Source excerpt -
[START]

Supreme Court of Canada: “But For” Is The Default Test For Causation in Negligence

In a previous post entitled: “Clear as Mud: The Supreme Court of Canada to Clarify the Law of Causation“, I noted the Supreme Court of Canada’s latest opportunity to clarify the law of causation following the BC Court of Appeal decision in Clements v. Clements. The analytical confusion stemmed from the conflicting application of “but-for” test and “material contribution” test by various trial and appellate courts, following the Supreme Court of Canada’s decisions in Fullowka v. Pinkerton’s of Canada Ltd., 2010 SCC 5, [2010] 1 S.C.R. 132 and Resurfice Corp. v. Hanke, 2007 SCC 7, [2007] 1 S.C.R. 333.

David Cheifetz over at valiantly attempted to sort out this mess before the Supreme Court of Canada released its decision today. Frankly, my head hurts after reading his post.

Anywho, here’s a link to the Supreme Court of Canada’s decision released this morning: Clements v. Clements, 2012 SCC 32 (S.C.C.).

The majority opinion written by the Chief Justice (Deschamps, Fish, Abella, Cromwell, Moldaver and Karakatsanis JJ concurring; LeBel and Rothstein JJ. dissenting), is summarized as follows:

[46] The foregoing discussion leads me to the following conclusions as to the present state of the law in Canada:

(1) As a general rule, a plaintiff cannot succeed unless she shows as a matter of fact that she would not have suffered the loss “but for” the negligent act or acts of the defendant. A trial judge is to take a robust and pragmatic approach to determining if a plaintiff has established that the defendant’s negligence caused her loss. Scientific proof of causation is not required.

[END]

To be done -
1. Summarize the post on causation in negligence in two sentences.
2. According to the post on causation in negligence, why did the law of causation need clarification by the Supreme Court of Canada? Answer in one or two sentences.

Supplied information -
[START]

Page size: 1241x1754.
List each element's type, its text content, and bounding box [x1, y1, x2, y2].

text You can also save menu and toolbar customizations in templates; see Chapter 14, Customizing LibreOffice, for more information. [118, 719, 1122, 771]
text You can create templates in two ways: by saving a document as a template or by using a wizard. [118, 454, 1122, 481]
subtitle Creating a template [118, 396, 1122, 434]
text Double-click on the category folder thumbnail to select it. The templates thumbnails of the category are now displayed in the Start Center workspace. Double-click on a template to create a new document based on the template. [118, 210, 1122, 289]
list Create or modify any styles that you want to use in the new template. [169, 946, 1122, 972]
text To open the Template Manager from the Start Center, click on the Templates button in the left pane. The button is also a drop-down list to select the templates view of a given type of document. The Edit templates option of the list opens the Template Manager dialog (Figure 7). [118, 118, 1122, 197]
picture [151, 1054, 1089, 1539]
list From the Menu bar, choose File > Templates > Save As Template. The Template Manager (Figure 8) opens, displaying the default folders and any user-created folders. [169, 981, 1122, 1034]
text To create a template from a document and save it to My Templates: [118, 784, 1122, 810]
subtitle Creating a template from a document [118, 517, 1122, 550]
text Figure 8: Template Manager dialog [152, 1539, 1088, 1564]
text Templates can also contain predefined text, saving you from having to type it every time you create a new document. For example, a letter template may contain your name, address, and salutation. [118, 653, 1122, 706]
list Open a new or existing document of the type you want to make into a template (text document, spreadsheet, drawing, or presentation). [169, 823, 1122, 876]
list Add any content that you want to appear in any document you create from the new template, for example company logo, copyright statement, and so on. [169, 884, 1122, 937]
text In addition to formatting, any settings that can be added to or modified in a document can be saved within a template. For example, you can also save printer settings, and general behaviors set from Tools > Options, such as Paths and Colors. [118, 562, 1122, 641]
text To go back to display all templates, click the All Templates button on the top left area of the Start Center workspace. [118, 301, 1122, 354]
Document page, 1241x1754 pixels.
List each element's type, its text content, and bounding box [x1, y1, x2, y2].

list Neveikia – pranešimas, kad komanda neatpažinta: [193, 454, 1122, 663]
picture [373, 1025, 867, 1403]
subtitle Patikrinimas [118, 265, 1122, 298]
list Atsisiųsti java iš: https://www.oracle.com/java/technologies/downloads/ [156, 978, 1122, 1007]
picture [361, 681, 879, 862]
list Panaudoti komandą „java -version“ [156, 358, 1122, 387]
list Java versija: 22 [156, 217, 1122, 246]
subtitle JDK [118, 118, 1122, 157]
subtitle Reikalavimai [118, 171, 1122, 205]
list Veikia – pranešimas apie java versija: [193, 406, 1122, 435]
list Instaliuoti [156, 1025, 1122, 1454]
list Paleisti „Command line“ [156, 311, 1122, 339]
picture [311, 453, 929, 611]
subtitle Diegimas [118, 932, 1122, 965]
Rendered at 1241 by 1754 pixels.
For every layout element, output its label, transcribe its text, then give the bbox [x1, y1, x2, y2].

[END]

Written answers -
1. After the BC Court of Appeal decision in Clements v. Clements, the Supreme Court of Canada had an opportunity to clarify the law of causation, which had been confused by courts' conflicting use of the "but-for" and "material contribution" tests. In its decision, Clements v. Clements, 2012 SCC 32, the majority opinion written by the Chief Justice held that a plaintiff generally must show that the loss would not have occurred "but for" the defendant's negligence, with the trial judge taking a robust and pragmatic approach and no scientific proof of causation required.

2. Following the Supreme Court of Canada's decisions in Fullowka v. Pinkerton's of Canada Ltd. and Resurfice Corp. v. Hanke, various trial and appellate courts applied the "but-for" test and the "material contribution" test in conflicting ways. This produced analytical confusion in the law.